Overlay architecture
Introduction
Archaeology of architecture, also known as mural archaeology, architectural archeology or archaeological architecture, is a branch of archeology that is dedicated to the study of architectural materials.[1].
Origins
This discipline arises in Italy. The term was coined by Tiziano Mannoni" in 1990, and since then there have been international conferences and meetings aimed at grouping experiences in research in which the archaeological method has been applied to the study of buildings.
There are two fundamental elements that have favored the development of this discipline:
Italy is where there are more consolidated critical studies. In Spain, Italian influence has made possible the so-called "stratigraphic literacy."
Schools
On the one hand there are a series of scholars who define the archeology of architecture as a new way of approaching the architectural record from post-processualist perspectives. It would be one of the many “archaeologies” that have been coined in the last two decades as a result of the fragmentation that characterizes postmodern idealist positions in archaeology. From this perspective, a whole series of interpretations of the architectural phenomenon can be grouped from contextual, structuralist, social, etc. positions. that pursues the interpretation of architecture both in symbolic and spatial terms.

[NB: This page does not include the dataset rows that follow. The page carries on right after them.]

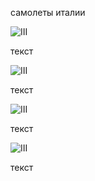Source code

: самолеты италии

![III](./III.jpg "III")

текст

![III](./III.jpg "III")

текст

![III](./III.jpg "III")

текст

![III](./III.jpg "III")

текст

Among the main themes that have been addressed so far, we must highlight the study of domestic architecture or the spatial dimension of the architectural phenomenon at various scales, delving into the symbolic dimensions and meanings of space.
A second approach, however, is more directly related to the expansion of the disciplinary scope of postclassical archeology in the last thirty years, in such a way that an archeology of architecture has been defined insofar as, having its own instrumental and conceptual baggage, it has generated a whole series of perspectives and models of social analysis of architecture that until now had not been systematically addressed by an archeology excessively indebted to stylistic-artistic positions.
In recent years there has been a certain rapprochement between both positions, in a kind of methodological and conceptual "mixing".